Indeed, the post-series revelation that Lightning goalie Ben Bishop was playing with a torn groin and blossoming star center Tyler Johnson was still in the lineup despite suffering a broken or fractured thumb or hand tells you right away Tampa Bay wasn't playing at its very best. Granted, every playoff team expects at least one or two serious injuries to present obstacles to their Cup hopes, but Johnson and Bishop hardly could be more crucial to the Bolts' ability to keep pace with a powerhouse franchise such as Chicago.

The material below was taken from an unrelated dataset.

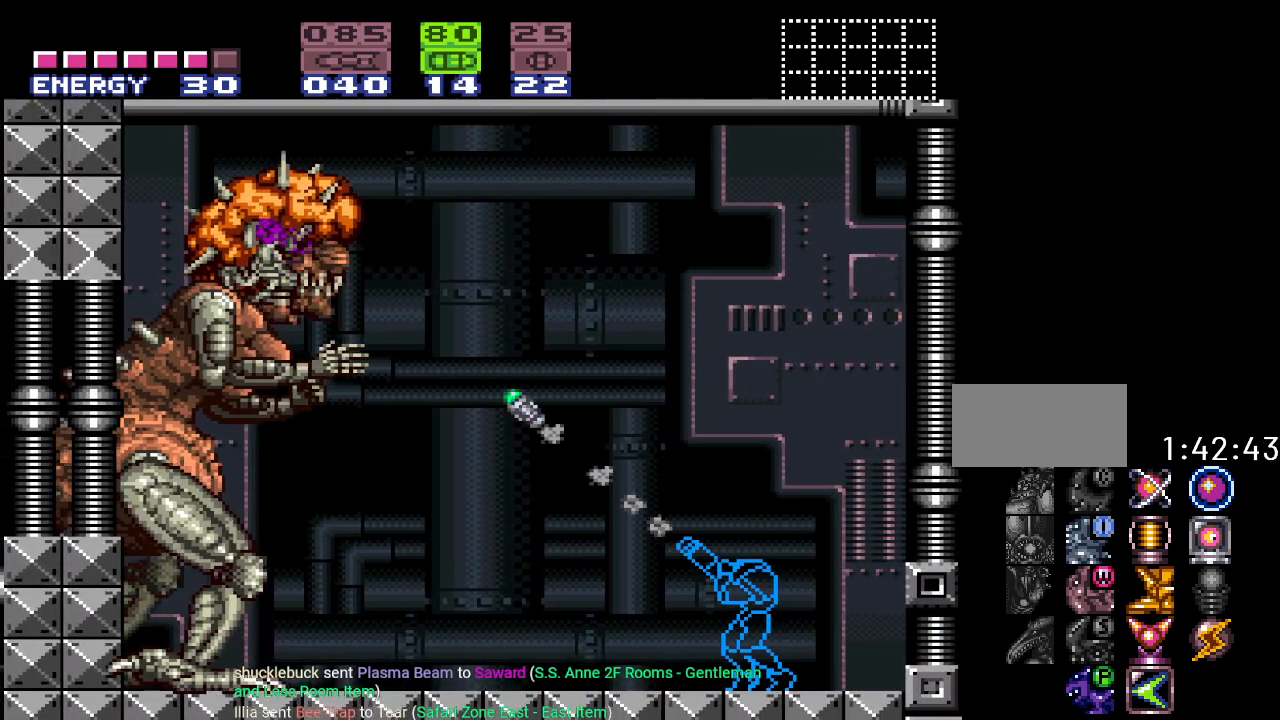
{"buttons": ["R1"], "events": [[234, "A", "down"], [351, "A", "up"]]}
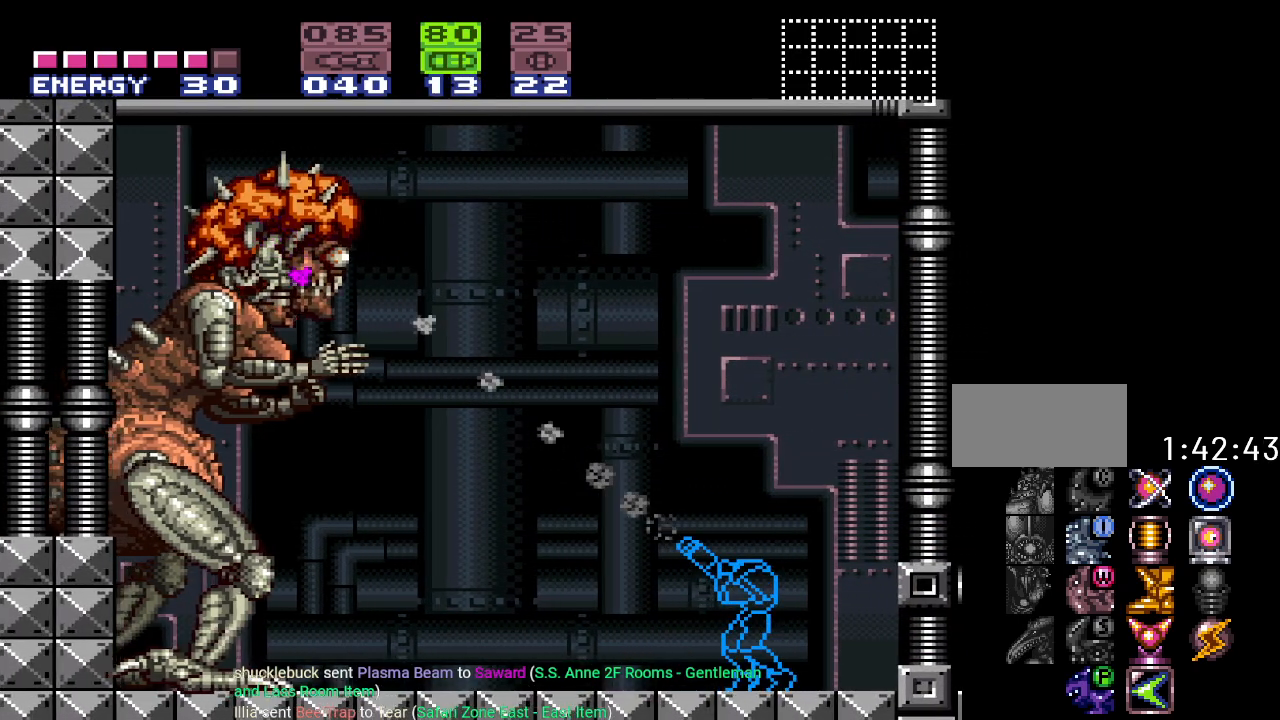
{"buttons": ["R1"], "events": [[150, "A", "down"], [267, "A", "up"]]}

And that brings us to the next point: they lost to Chicago – a team that's celebrating its third Cup win in six years and is currently and properly being acknowledged as a modern-day dynasty. After defeating the Red Wings (including Henrik Zetterberg and Pavel Datsyuk), Canadiens (including P.K. Subban and Carey Price) and the Rangers (featuring Ryan McDonagh and Henrik Lundqvist), the Lightning's best players had the herculean task of squaring off against two of the very best defensive forwards on the planet today in Jonathan Toews and Marian Hossa and two of the top blueliners alive in Duncan Keith and Brent Seabrook.
Meanwhile, the Blackhawks didn't always do it easily, but they derailed three excellent Western Conference franchises any way they wanted to play. They averaged nearly four goals a game in the first round against Nashville, shut down a tough and defense-minded Minnesota Wild team in the second round by allowing just seven goals in a series sweep, and dropped 18 goals on Anaheim in their four conference final victories. Although it wasn't the deciding factor, Chicago's pedigree did play a role here, and one that was hard for the Bolts to get around. But they've received an education that will last with them throughout next season and the seasons after that, and that's the key here.

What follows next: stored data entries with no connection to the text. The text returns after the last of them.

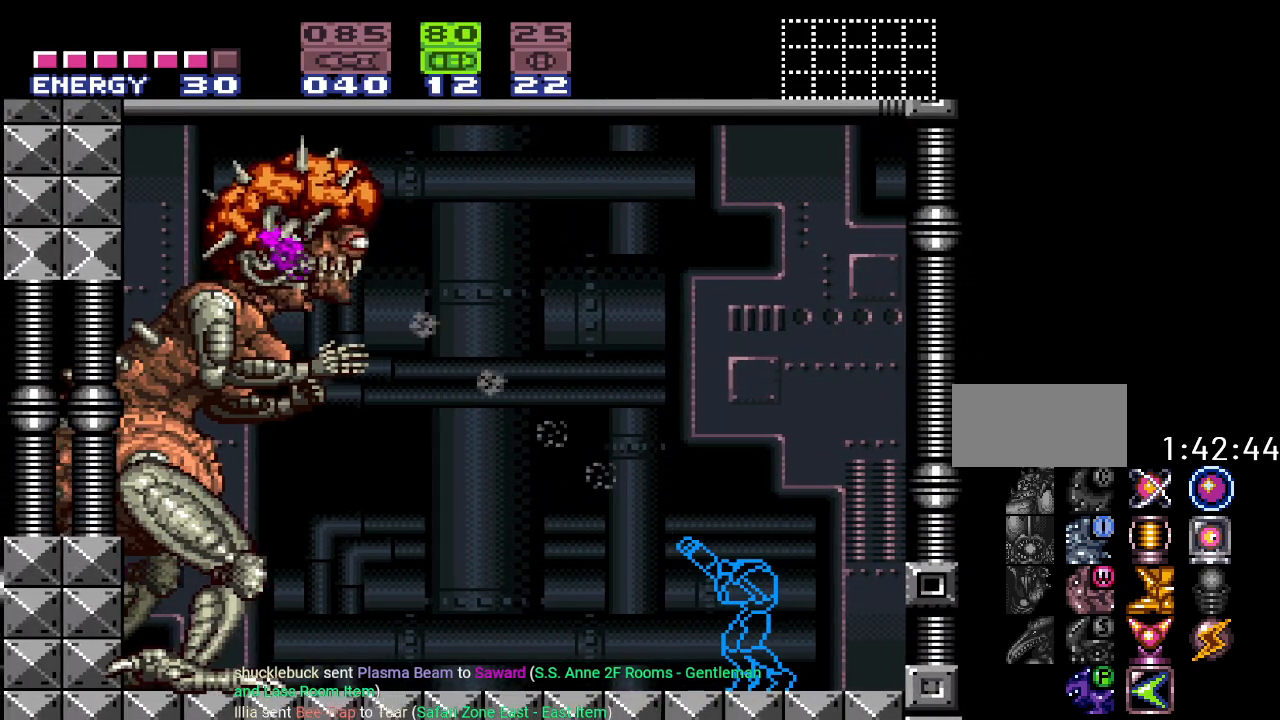
{"buttons": ["A", "R1", "DPAD_LEFT"], "events": [[17, "A", "down"], [167, "A", "up"], [417, "A", "down"], [484, "DPAD_LEFT", "down"]]}
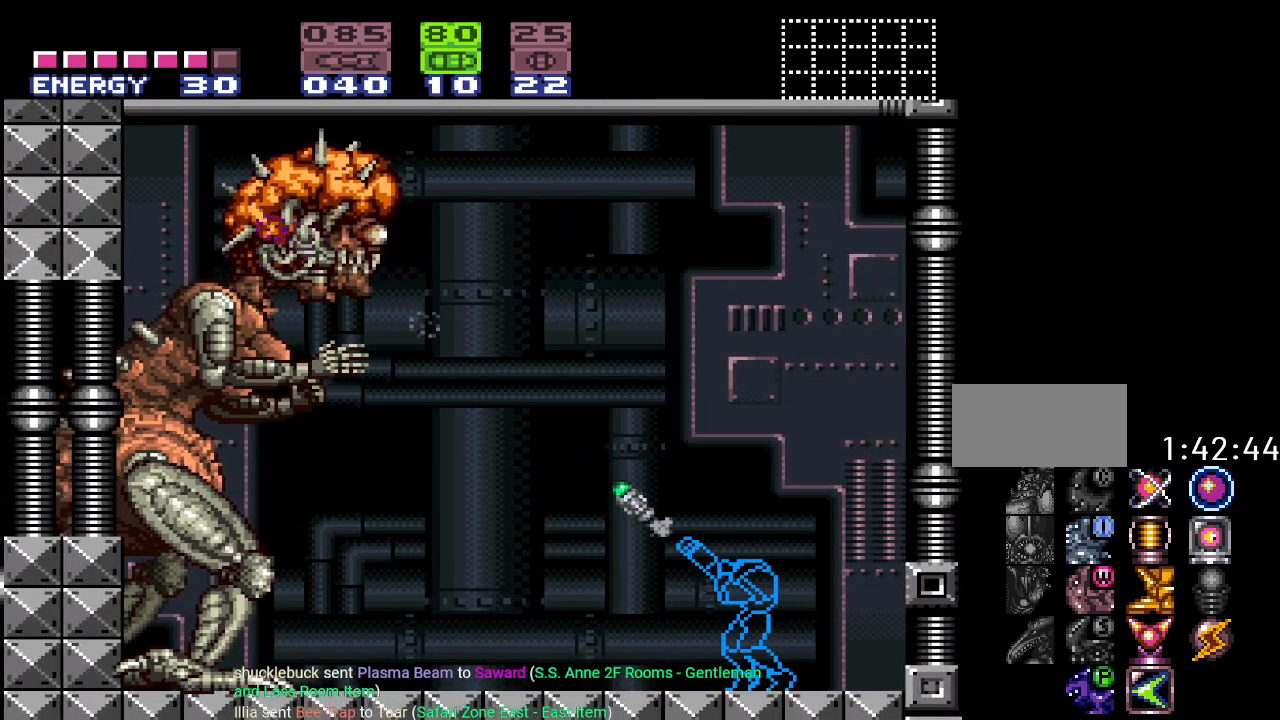
{"buttons": ["Y", "DPAD_LEFT"], "events": [[83, "A", "up"], [150, "R1", "up"], [233, "Y", "down"]]}
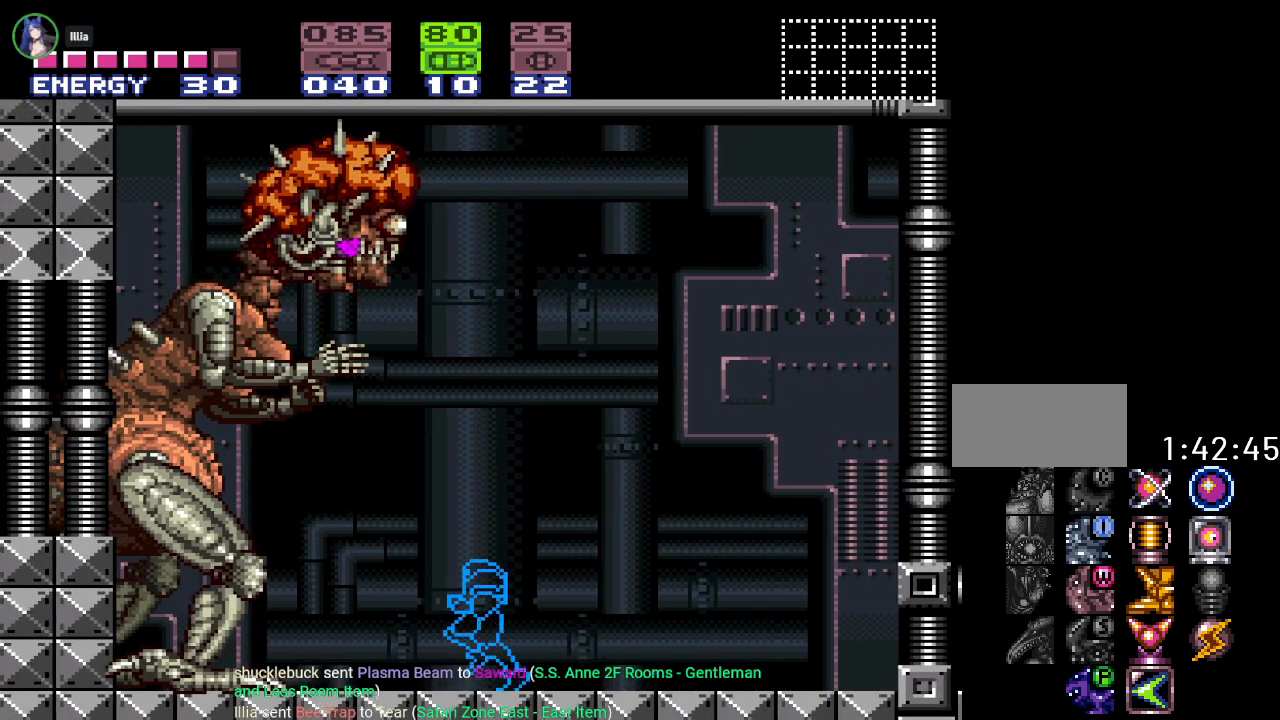
{"buttons": ["Y", "DPAD_LEFT"], "events": []}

Lightning GM Steve Yzerman knows this, which is why he isn't likely to do much to the roster this summer. Really, he doesn't have to: virtually all of his players are under contract (only soon-to-be restricted free agents Mark Barbiero, Andrej Sustr and Luke Witkowski, and unrestricted free agents Brenden Morrow, Michael Angelidis and Jerome Samson remain unsigned), and although Yzerman doesn't have much salary cap space with which to play, he's proven to be a shrewd mover on the trade market. Not that he needs to be; with youngsters Ondrej Palat, Johnson, Alex Killorn, Nikita Kucherov and Jonathan Drouin in tow, Yzerman doesn't need big-cost components. He's looking for complementary pieces, and he doesn't have to pay through the nose for that. He just has to be smart about it.
Now, it most certainly won't be a cake walk for the Bolts to return to the Cup final next season. Montreal will be better, the Rangers will likely make another push, the Islanders are an up-and-coming group and with even a bit more luck on the injury front, the Blue Jackets may surprise people. But those teams don't have the depth of young scoring the Lightning do, and they don't have Stamkos or Victor Hedman. Those factors alone will keep Tampa Bay among the elite teams of the East. This is a special group that isn't turning into a lemon in the near-future.
The sting of the final blow hurts on a night like this, but the pain in and around the Lightning organization should subside in a hurry when the sober light of morning provides the reassurance that they did a slew of things right in 2014-15.
Look on the bright side: how many teams wish they were at the stage where their next step forward will be the final one?